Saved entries
___

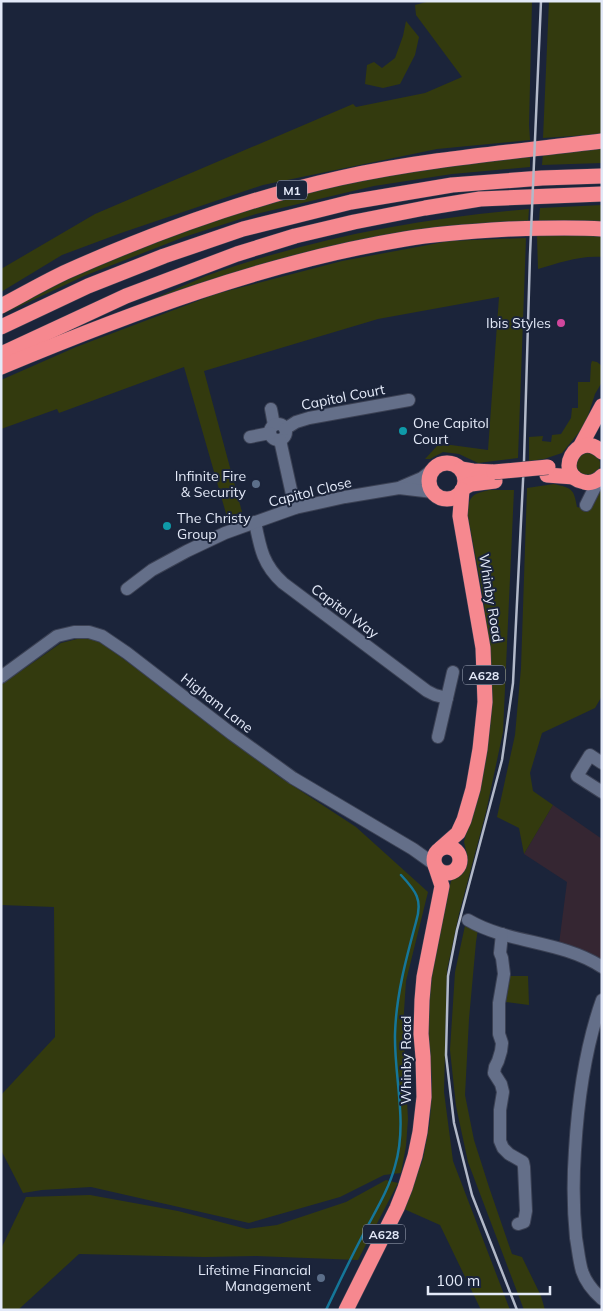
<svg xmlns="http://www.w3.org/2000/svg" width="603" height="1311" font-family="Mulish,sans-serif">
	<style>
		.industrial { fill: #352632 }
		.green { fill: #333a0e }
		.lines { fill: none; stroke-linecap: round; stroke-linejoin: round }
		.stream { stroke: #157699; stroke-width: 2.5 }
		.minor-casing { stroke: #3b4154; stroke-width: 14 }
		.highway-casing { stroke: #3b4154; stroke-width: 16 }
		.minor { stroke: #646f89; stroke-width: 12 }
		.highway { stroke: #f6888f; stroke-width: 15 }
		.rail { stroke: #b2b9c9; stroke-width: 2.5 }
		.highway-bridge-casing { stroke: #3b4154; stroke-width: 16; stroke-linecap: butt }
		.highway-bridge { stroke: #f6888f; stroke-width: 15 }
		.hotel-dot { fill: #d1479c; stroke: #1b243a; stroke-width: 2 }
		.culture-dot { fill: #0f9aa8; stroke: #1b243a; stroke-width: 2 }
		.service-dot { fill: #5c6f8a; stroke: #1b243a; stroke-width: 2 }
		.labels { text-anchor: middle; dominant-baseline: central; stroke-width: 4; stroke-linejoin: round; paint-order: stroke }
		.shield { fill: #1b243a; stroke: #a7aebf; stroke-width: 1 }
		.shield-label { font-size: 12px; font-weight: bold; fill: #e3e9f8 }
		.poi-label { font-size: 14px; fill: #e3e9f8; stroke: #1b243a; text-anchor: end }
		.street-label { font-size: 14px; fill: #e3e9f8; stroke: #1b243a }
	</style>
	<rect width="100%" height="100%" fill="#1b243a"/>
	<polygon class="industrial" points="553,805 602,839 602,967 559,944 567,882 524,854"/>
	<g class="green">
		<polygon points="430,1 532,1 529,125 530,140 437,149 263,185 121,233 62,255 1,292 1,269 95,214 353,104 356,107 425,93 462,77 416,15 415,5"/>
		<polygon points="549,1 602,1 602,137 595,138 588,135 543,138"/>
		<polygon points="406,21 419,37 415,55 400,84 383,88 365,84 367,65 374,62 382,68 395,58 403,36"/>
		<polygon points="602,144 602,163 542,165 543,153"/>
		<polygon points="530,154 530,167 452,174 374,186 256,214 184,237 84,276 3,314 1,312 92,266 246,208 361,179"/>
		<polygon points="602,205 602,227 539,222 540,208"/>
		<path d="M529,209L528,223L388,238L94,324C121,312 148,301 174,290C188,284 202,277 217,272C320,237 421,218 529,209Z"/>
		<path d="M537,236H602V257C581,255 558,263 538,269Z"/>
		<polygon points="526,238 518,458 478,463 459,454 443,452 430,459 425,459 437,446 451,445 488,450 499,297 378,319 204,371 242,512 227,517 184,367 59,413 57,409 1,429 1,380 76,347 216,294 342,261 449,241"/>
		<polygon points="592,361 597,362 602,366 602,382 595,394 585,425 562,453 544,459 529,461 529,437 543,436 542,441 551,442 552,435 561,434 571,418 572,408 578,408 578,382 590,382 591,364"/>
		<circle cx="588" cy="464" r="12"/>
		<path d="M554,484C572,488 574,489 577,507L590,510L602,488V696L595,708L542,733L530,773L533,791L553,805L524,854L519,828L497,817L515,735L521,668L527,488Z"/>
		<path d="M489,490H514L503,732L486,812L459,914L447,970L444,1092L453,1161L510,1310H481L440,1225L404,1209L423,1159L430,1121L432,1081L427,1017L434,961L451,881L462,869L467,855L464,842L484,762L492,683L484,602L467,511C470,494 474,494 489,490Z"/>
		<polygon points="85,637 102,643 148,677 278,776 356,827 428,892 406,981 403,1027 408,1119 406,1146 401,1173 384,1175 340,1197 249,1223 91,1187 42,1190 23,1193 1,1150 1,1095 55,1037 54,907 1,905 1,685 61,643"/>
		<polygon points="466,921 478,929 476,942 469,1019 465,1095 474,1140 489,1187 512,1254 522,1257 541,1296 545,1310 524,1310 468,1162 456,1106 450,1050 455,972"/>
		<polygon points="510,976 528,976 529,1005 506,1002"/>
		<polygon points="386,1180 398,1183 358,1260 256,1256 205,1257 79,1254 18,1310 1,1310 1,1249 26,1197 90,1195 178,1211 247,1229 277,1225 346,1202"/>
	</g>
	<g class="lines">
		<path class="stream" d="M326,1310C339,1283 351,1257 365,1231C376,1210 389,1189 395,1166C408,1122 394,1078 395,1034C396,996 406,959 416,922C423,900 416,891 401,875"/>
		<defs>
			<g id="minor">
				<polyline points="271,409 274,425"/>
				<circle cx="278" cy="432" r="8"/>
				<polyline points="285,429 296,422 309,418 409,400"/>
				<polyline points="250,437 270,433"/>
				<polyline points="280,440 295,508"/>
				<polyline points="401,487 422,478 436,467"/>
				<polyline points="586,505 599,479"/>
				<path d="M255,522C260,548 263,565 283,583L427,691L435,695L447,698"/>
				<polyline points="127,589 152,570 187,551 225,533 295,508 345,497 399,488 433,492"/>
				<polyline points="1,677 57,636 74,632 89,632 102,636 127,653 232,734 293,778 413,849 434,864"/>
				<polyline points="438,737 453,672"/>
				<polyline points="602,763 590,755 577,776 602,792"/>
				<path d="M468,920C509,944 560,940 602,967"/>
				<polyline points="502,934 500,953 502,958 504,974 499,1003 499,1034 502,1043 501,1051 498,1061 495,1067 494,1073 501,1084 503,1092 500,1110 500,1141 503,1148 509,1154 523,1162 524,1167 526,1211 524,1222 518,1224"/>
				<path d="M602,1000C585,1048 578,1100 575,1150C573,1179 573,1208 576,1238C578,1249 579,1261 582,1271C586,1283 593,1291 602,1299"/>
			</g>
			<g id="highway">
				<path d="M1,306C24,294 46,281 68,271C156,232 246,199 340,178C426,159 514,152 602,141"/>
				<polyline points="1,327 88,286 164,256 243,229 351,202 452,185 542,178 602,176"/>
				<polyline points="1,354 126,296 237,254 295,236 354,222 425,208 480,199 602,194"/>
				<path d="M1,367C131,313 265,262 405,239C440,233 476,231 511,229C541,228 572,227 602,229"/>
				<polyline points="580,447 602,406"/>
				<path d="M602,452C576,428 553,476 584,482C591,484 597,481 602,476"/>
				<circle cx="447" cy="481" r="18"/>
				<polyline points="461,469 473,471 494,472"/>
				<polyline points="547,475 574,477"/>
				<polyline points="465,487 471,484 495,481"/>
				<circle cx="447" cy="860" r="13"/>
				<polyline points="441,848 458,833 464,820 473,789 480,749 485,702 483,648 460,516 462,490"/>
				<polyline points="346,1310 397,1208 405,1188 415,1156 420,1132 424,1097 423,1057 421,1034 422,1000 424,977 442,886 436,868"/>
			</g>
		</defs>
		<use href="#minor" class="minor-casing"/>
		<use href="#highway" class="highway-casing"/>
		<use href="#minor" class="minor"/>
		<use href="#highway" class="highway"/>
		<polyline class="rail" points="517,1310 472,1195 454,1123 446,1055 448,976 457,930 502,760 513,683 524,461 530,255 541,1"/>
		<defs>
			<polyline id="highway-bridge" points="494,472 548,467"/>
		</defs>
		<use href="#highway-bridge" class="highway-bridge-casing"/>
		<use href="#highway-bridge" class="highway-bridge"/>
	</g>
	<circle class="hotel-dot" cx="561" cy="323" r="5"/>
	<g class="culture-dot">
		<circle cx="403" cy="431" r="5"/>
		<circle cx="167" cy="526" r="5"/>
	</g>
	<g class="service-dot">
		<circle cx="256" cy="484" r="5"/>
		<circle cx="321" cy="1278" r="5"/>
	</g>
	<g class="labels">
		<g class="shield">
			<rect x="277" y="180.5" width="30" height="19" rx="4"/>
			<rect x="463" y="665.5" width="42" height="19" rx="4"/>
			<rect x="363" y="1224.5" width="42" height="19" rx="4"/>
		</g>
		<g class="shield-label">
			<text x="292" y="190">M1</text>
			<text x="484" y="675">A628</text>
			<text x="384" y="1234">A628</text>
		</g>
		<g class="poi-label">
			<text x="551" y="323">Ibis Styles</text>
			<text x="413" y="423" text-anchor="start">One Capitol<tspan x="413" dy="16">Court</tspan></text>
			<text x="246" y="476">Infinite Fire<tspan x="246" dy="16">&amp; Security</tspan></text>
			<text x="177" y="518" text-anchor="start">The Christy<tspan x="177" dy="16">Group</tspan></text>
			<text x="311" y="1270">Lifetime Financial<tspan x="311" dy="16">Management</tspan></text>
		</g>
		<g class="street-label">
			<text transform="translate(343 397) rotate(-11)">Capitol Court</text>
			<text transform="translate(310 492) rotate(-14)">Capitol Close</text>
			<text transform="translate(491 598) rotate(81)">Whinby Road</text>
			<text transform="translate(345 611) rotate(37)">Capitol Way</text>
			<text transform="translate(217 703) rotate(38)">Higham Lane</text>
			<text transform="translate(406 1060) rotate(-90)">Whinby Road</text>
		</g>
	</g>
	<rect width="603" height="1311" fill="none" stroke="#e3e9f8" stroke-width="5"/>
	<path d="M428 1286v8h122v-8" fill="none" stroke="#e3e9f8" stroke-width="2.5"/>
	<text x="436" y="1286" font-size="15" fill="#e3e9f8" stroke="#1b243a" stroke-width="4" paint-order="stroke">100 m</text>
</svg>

___

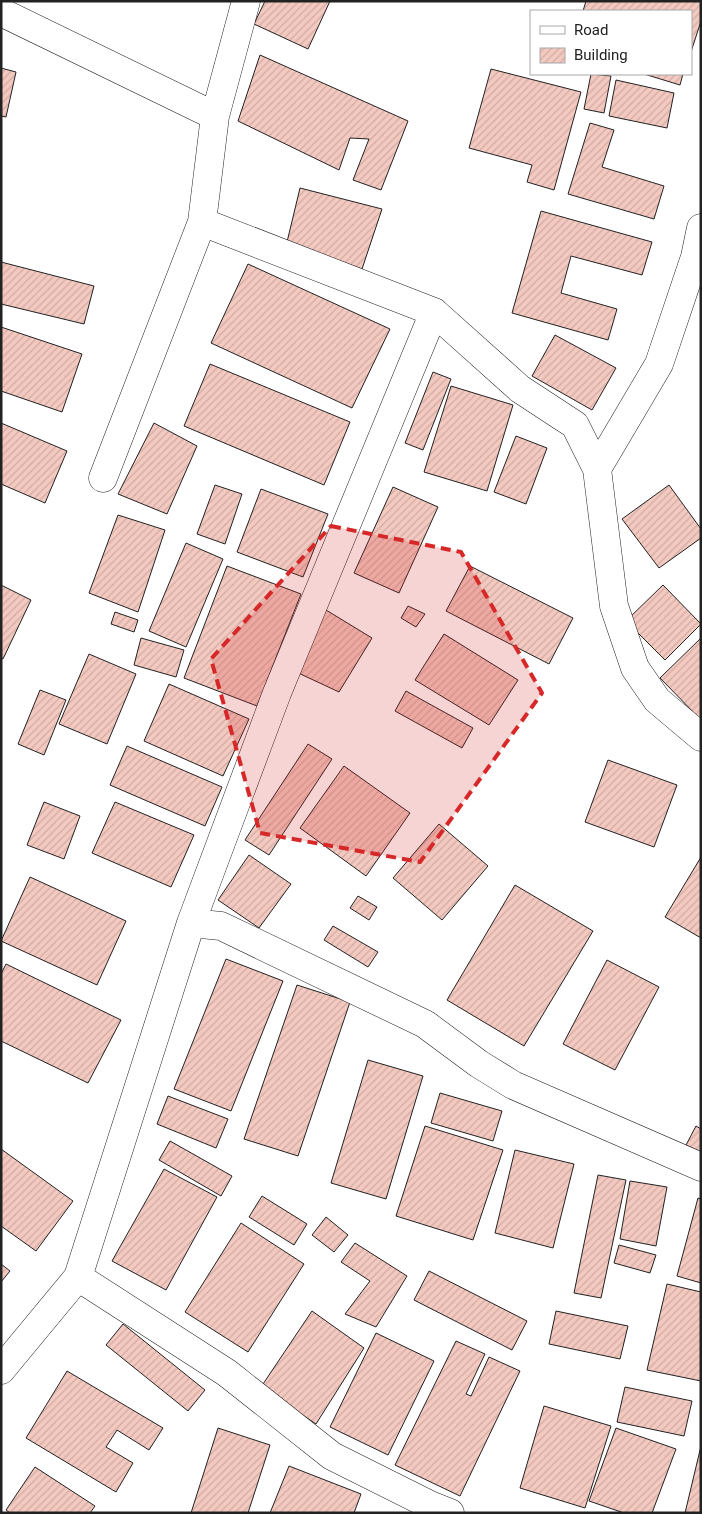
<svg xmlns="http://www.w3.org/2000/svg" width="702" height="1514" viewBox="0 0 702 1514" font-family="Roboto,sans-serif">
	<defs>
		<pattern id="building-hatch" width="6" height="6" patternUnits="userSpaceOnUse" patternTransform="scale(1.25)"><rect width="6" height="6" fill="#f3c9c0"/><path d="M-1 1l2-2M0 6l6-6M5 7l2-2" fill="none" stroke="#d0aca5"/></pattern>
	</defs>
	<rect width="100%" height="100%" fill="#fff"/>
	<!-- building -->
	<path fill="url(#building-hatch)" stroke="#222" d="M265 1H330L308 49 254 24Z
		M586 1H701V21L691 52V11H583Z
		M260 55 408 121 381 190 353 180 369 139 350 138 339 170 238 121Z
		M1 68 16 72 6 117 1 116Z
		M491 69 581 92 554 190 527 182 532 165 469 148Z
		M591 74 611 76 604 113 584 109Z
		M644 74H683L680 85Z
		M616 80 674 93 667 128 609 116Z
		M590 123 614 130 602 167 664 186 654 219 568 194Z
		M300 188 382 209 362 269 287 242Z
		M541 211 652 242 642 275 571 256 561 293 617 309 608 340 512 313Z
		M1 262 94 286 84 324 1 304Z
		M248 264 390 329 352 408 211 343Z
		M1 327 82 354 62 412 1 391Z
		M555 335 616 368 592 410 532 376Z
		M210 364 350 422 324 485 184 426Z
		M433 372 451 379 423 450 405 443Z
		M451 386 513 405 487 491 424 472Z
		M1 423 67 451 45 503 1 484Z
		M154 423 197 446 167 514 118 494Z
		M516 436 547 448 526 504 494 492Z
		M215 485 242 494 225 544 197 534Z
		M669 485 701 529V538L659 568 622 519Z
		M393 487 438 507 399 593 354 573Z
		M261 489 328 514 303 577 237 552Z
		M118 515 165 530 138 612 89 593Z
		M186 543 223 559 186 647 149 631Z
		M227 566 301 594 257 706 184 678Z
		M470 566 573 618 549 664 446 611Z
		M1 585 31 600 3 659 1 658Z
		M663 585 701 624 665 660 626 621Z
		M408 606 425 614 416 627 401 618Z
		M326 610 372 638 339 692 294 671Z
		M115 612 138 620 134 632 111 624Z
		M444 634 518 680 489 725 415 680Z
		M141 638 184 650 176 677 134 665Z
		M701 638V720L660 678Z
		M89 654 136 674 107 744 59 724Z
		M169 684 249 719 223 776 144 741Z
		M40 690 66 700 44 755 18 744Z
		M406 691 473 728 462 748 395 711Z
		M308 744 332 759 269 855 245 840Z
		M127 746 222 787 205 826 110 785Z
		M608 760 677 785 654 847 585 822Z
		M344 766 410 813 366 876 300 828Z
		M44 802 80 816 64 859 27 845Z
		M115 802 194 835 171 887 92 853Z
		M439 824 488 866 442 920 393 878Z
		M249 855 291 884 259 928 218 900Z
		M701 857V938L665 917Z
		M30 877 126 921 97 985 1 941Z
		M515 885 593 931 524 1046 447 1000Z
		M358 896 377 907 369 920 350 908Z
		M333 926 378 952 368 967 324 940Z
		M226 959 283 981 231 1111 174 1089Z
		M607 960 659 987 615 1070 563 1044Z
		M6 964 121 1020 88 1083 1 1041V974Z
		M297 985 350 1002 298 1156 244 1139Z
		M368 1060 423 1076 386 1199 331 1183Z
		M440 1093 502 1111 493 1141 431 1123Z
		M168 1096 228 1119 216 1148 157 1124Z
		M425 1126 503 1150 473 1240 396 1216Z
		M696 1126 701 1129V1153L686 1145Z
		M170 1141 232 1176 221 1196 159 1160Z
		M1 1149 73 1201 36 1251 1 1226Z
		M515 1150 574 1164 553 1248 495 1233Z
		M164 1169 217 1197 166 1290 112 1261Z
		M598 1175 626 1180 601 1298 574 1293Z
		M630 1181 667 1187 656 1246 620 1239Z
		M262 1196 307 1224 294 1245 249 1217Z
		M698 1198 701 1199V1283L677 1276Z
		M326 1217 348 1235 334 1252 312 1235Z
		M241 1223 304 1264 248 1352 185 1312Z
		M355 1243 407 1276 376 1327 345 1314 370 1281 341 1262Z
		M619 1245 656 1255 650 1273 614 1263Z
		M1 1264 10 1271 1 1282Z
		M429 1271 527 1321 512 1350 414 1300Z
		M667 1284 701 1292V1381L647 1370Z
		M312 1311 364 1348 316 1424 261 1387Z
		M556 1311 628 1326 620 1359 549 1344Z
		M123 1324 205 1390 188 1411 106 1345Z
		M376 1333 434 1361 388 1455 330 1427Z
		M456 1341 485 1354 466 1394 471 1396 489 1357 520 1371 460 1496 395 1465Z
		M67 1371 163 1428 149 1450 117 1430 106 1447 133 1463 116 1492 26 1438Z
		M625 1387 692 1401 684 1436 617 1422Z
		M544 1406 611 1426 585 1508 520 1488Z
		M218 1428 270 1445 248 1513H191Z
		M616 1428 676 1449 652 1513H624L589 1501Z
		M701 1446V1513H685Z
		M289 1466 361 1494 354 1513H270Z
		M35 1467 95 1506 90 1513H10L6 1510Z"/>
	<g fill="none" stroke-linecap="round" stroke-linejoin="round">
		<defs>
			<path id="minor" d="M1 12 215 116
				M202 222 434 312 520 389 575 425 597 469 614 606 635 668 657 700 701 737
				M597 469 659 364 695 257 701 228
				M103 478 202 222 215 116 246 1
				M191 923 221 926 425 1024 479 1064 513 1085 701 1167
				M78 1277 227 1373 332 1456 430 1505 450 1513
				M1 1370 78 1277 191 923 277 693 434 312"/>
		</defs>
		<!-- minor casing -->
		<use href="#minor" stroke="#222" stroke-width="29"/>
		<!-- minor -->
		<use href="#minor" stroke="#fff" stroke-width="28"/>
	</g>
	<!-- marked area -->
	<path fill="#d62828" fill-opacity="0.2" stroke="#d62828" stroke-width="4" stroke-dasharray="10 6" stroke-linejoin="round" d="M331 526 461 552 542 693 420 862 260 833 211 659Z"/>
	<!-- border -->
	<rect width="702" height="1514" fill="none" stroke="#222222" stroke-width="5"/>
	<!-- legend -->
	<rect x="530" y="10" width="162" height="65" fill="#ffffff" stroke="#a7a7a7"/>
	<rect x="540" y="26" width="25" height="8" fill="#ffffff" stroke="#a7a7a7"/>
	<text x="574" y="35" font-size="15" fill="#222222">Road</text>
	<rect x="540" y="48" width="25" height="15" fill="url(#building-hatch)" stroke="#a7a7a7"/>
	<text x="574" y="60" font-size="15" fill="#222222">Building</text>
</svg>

___

▶ Work request: In the records, which lines use the word "ffffff"? Report them.

▶ Answer to the exercise:
	<rect x="530" y="10" width="162" height="65" fill="#ffffff" stroke="#a7a7a7"/>
	<rect x="540" y="26" width="25" height="8" fill="#ffffff" stroke="#a7a7a7"/>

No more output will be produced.